Oh, and the seat fabric tears very easily - most will show significant wear on the driver's side bolster. Covers are not recommended either due to the in-seat airbags that many models have.

Flight Service
Flight Service SuperDork
9/22/12 11:40 p.m.
Osterkraut wrote:
CarKid1989 wrote:
Flight Service wrote: If you want a GRM project get a 5 speed and look up the 6 speed conversion. Apparently about $200 in parts from a tsx jumps the mpg into the low 30s
You sure? that sounds too good to be true

I knew my late night car forum browsing was worth something!!!! Got the number right too!

BAMF HalfDork
9/23/12 8:29 a.m.

I know a couple folks with motor scooters who have them. The beautiful thing is that you can fit a pair of vintage Vespas or Lambrettas in them, if you fold the seats up.

The only other people I've known with them used them for dogs. However, I can see them being useful if you need the ability to carry 4 people sometimes, and large cube like objects other times.

That's cool that you can turn the 5 speed into a 6 speed. It would be awesome to put a TSX engine into one.

emodspitfire Reader
9/23/12 8:49 a.m.

We drove from Boulder to Steamboat several years ago in Blizzard/whiteout conditions most of the way. Our AWD Element, with near-new tires, is the best winter vehicle I have ever driven. The car has excellent grip, good balance, and no bad manners. I am still surprised at how good it is in those conditions. (Cause its so boring otherwise....)


CarKid1989 SuperDork
9/23/12 1:18 p.m.

more i read about these cars the more i like em. cool stuff

Keith Tanner
Keith Tanner GRM+ Memberand MegaDork
9/23/12 3:37 p.m.

I can tell you from personal experience that some people get testy if you call their Element a minivan

My experience with them is just in driving around in Ottawa's, and I can confirm that they're definitely smaller and more wieldy in town than you might think. I'm also a fan of bumpers that are either chrome steel or unpainted plastic, as then they act like bumpers instead of protruding body panels.

Slyp_Dawg HalfDork
9/23/12 8:22 p.m.

A LOT of my mountain biker/dowhiller friends have them, they seem really great for that, especially being able to wash out your gear on the interior floor with a garden hose

Mazdax605 Dork
9/23/12 11:07 p.m.

I have a friend at work who has I think maybe an 04 AWD model. He bought it new,and loves it. Swears by the AWD system, but I doubt he would really notice if it didn't have it.
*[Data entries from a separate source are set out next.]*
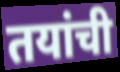
तयांची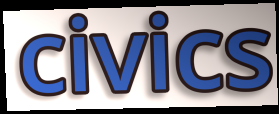
civics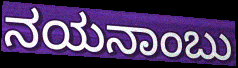
ನಯನಾಂಬು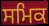
ਸਮਿਕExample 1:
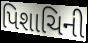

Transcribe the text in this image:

પિશાચિની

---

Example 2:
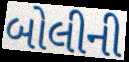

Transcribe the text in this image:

બોલીની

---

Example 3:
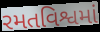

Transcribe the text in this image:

રમતવિશ્વમાં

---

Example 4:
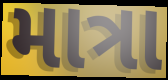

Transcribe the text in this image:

માત્રા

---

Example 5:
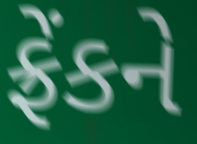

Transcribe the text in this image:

ફ્રેંકને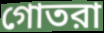
গোতরা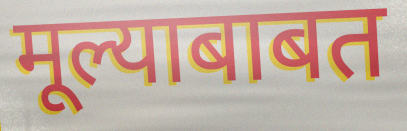
मूल्याबाबत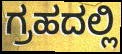
ಗ್ರಹದಲ್ಲಿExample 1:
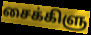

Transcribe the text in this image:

சைக்கிளு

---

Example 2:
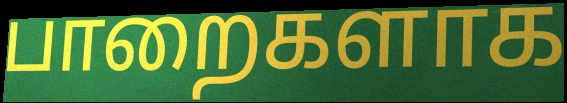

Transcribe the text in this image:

பாறைகளாக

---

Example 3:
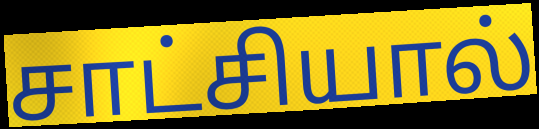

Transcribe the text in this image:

சாட்சியால்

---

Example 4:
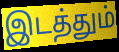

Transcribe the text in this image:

இடத்தும்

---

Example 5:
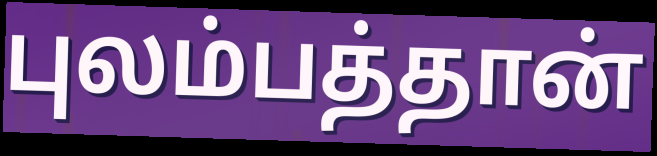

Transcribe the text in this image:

புலம்பத்தான்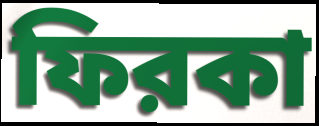
ফিরকা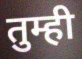
तुम्हीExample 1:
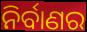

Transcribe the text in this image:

ନିର୍ବାଣର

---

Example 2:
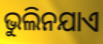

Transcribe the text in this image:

ଭୁଲିନଯାଏ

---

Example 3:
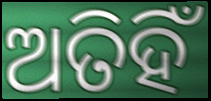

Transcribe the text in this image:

ଅତିହିଁ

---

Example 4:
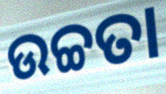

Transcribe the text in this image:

ଉଚ୍ଚତା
Seems to need valve adjustments an awful lot as his won't start or is a hard start from time to time,and he has to get the valves adjusted to fix it. Engine seems pretty noisy to me. Seems to go through brakes quite often as well, but maybe he is just anal about the brakes. Gets pretty crappy mileage as well from what he says. Probably due to the brick-like aerodynamics.

mightymike New Reader
9/24/12 6:29 a.m.

I like this one:

Woody GRM+ Memberand MegaDork
9/24/12 7:29 a.m.

I'm a huge eCamper fan. There's one in my neighborhood.


stumpmj Dork
9/24/12 8:08 a.m.

My wife has a 2004 AWD auto. Here's what's gone wrong after 160k miles:

Sway bar end links. They braek. You'll need a grinder to remove the old ones. Just plan on replacing all four. Moog replacements are cheap

Motor mounts. They seem to last about 125k miles.
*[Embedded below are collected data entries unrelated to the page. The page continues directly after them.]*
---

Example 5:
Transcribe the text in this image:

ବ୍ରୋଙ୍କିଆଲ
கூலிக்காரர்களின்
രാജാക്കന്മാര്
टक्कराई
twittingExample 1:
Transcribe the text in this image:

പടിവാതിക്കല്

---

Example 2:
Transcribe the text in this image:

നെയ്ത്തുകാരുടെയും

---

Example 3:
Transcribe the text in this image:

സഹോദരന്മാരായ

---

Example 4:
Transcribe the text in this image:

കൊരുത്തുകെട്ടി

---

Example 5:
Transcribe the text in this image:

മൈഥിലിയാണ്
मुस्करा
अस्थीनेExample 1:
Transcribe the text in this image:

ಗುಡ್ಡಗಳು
That's it. It's been super reliable for us. I just replaced a ball joint boot and CV joint boot that were cut from my wife driving through corn fields for her summer job so I'm not counting those as failures. I also replaced the original front brake pads/rotors. They still had some life left but at 160000 miles, I figured they'd served their time (rear brakes don't last nearly that long).

MPG wise, stay away from ethanol. We were averaging 16-18 with 10% ethanol gas and that jumped to 20-22 on no ethanol gas. Changing the rear diff fluid to new Honda fluid bumped it up to 25 mpg (it doesn't make sense but that's what happened).

Woody GRM+ Memberand MegaDork
9/24/12 10:39 a.m.

Now that my friend is looking for one, I'm starting to see them everywhere. I actually prefer the look of the early ones, but the extra ten horsepower and fifth gear (auto) of the later ones probably make a big difference on these things.

Incidentally, inside mountain bike transport is the prime directive of this particular vehicle choice. It seems perfect for that.